*EXTRACTED DATA*.
==================================================

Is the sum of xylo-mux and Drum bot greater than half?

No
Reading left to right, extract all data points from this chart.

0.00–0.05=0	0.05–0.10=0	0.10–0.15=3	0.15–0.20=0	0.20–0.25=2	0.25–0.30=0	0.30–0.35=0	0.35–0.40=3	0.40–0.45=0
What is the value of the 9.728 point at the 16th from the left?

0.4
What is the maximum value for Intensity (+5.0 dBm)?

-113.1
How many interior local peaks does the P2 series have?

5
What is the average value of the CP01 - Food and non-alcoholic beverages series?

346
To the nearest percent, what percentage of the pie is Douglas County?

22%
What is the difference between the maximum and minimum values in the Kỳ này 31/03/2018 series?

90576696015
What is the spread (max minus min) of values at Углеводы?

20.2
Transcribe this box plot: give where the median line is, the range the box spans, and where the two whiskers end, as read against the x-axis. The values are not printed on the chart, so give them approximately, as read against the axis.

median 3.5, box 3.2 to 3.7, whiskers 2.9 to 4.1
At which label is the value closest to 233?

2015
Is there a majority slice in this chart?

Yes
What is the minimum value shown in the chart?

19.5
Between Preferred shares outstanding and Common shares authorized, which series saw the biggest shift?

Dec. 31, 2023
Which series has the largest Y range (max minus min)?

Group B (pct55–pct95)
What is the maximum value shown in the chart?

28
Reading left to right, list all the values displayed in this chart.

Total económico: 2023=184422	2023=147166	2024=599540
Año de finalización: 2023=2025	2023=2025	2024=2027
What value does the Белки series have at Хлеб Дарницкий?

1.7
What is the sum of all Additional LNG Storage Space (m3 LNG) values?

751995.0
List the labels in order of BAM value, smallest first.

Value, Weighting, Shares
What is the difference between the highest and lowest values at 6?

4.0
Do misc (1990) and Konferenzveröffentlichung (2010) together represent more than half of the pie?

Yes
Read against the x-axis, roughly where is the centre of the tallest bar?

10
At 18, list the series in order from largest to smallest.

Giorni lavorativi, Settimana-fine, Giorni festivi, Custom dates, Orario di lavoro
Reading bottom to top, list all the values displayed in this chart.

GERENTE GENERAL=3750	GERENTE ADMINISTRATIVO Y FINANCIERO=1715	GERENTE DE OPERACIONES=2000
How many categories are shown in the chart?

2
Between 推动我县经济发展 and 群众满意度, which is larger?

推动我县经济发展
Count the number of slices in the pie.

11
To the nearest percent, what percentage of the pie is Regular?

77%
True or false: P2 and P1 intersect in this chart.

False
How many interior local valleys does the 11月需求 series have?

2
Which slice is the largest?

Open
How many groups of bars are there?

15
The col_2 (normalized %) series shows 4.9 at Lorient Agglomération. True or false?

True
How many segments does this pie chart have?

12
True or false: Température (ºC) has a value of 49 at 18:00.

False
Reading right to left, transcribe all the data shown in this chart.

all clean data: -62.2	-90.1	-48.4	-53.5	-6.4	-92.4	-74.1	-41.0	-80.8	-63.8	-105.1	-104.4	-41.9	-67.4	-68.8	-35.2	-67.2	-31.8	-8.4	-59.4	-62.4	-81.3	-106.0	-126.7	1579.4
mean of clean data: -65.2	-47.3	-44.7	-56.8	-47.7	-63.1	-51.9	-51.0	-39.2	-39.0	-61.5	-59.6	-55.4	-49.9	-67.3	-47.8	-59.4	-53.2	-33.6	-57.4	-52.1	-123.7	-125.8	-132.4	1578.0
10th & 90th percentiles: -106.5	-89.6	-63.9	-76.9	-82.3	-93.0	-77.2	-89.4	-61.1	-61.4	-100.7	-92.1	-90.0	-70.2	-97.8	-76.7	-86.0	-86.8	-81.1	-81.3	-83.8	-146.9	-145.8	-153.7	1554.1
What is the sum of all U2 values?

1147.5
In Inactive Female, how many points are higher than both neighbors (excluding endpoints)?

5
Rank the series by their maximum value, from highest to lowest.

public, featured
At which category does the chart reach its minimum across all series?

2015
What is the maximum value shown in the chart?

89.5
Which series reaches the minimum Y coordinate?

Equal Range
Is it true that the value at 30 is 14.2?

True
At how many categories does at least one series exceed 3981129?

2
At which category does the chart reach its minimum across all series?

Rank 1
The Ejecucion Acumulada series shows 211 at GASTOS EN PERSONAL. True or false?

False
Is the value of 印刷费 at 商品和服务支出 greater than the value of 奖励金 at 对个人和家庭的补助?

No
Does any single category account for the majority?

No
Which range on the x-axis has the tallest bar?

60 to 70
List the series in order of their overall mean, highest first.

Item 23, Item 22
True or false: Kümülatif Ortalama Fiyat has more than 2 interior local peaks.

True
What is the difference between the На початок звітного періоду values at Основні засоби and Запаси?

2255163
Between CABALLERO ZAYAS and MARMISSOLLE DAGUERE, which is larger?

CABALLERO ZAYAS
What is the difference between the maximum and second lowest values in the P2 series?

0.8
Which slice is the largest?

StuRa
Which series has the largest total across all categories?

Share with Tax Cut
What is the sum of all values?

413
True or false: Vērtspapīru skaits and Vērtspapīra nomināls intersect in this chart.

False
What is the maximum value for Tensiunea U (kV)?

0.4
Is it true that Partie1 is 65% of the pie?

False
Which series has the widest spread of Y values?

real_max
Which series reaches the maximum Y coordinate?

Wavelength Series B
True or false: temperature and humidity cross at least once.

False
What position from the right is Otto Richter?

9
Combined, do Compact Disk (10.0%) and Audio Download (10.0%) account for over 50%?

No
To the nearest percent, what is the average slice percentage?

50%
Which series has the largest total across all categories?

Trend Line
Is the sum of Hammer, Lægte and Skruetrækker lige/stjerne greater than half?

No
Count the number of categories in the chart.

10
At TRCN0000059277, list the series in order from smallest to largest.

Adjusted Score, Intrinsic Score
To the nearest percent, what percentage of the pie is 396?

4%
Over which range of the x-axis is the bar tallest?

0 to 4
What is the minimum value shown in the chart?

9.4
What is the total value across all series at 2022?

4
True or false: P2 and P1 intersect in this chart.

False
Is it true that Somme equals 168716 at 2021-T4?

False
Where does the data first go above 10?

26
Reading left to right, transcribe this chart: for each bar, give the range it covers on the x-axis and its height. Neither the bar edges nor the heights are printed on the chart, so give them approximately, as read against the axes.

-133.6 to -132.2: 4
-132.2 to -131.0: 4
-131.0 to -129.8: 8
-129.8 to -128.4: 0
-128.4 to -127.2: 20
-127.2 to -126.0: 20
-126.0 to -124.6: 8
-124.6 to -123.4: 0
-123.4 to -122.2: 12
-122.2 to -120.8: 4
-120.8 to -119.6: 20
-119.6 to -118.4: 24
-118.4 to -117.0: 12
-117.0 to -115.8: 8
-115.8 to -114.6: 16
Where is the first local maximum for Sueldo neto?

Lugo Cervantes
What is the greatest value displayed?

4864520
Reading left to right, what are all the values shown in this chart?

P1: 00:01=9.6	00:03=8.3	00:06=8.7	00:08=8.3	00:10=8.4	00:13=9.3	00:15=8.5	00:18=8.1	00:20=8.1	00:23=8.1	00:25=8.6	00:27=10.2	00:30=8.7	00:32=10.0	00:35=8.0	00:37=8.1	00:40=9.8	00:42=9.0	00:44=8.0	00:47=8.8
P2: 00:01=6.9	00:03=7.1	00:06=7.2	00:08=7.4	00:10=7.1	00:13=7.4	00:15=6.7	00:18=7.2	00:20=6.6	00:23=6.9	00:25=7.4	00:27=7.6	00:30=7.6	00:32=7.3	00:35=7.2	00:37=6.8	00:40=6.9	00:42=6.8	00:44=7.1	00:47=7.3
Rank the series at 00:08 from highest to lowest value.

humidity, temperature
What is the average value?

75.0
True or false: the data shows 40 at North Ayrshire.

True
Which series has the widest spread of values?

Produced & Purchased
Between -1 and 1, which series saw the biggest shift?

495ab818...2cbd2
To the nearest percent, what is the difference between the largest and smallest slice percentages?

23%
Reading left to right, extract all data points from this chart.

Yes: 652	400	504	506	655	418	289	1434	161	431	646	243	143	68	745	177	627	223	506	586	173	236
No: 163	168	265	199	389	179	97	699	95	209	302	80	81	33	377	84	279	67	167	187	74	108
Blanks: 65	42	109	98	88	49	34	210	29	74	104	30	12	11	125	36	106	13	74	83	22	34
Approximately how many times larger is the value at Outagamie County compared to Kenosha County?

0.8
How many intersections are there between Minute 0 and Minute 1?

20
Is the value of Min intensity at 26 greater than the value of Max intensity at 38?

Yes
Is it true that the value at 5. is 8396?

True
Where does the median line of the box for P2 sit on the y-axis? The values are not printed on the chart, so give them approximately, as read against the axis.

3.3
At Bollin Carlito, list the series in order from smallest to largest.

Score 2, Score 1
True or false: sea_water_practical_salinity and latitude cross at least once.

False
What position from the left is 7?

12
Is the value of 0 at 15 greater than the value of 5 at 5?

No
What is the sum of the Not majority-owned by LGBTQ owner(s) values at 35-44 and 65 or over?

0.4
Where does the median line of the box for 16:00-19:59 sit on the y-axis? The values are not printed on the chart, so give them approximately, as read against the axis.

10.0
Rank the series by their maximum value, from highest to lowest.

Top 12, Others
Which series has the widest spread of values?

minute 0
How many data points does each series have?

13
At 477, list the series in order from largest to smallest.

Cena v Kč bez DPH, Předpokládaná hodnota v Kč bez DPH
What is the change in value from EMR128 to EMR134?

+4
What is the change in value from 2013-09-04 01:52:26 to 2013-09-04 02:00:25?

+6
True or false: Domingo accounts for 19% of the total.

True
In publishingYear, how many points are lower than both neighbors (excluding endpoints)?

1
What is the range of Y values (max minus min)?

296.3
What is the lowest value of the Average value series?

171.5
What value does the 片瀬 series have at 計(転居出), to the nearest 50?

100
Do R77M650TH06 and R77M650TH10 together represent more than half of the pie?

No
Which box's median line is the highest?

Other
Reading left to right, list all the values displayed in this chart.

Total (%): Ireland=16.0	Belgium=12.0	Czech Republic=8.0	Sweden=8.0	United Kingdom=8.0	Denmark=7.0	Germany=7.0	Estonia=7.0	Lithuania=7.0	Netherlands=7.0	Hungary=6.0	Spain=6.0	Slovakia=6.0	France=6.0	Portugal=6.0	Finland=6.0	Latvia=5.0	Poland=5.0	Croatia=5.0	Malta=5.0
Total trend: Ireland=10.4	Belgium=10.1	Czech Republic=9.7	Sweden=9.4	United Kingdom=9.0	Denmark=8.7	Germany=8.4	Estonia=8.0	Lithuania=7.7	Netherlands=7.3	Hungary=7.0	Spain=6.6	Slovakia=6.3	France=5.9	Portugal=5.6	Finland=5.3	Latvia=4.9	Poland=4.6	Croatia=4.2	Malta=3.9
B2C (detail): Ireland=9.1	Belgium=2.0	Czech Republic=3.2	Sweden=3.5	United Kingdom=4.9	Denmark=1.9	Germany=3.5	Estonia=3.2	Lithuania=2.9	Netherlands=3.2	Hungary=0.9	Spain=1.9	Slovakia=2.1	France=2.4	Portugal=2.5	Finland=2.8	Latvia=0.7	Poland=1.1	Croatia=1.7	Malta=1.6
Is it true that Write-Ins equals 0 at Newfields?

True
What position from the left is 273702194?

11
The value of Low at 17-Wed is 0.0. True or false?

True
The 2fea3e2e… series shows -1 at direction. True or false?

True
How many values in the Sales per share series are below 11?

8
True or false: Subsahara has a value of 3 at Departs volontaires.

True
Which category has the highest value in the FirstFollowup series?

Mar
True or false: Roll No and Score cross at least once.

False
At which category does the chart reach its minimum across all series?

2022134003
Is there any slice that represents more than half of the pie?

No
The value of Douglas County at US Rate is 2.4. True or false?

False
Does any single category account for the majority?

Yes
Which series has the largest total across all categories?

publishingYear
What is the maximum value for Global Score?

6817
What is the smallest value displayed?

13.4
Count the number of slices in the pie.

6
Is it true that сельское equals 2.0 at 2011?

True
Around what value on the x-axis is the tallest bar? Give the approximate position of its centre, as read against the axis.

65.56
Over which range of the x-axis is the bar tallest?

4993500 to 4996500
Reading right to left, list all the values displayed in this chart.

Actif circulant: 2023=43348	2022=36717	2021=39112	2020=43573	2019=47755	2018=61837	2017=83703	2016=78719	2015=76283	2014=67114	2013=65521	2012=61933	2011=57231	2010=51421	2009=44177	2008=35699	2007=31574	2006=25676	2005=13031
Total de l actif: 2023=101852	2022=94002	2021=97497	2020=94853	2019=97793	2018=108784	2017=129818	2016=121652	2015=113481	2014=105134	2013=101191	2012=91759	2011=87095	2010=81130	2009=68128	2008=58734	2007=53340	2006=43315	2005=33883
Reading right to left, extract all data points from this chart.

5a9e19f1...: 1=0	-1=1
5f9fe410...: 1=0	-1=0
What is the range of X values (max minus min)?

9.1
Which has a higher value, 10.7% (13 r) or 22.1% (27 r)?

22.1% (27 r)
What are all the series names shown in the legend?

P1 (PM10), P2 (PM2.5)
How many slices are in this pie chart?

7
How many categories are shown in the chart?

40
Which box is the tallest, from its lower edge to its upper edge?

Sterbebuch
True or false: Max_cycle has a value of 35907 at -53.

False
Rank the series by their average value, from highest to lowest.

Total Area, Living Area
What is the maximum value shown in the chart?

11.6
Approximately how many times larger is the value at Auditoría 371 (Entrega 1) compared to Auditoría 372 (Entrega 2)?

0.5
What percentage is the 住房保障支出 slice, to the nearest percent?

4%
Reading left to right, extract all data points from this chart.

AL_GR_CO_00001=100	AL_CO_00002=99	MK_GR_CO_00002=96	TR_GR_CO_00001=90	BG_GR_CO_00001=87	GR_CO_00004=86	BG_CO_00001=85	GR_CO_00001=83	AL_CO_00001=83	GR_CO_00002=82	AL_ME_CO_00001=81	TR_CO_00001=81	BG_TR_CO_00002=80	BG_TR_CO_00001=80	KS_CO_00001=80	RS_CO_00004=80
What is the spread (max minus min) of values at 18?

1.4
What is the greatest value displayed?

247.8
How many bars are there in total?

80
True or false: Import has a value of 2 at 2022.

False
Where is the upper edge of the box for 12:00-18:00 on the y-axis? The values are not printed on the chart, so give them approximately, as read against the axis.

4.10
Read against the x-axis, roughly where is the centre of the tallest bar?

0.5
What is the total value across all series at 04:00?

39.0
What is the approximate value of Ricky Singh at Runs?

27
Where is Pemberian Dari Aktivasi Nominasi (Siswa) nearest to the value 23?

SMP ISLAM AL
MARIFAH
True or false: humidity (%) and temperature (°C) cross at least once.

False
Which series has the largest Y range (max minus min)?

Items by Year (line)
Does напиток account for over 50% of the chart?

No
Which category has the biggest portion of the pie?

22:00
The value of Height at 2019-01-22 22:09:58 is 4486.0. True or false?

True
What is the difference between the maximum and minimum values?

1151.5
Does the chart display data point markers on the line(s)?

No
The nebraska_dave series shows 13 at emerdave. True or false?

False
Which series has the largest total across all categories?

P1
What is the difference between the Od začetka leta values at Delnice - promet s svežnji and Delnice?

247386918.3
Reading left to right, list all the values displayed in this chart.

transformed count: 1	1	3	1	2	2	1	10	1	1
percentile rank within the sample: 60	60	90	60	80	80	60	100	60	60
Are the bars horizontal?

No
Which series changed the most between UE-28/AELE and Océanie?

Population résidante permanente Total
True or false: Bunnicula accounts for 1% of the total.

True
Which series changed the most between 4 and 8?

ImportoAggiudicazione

==================================================

*WORK TO BE COMPLETED*. Return, word for word, the lines of the material from the line with "Population résidante permanente Total" through the end of the material, including both ends.

*OUTPUT FOR THIS EXERCISE*.
Population résidante permanente Total
True or false: Bunnicula accounts for 1% of the total.

True
Which series changed the most between 4 and 8?

ImportoAggiudicazione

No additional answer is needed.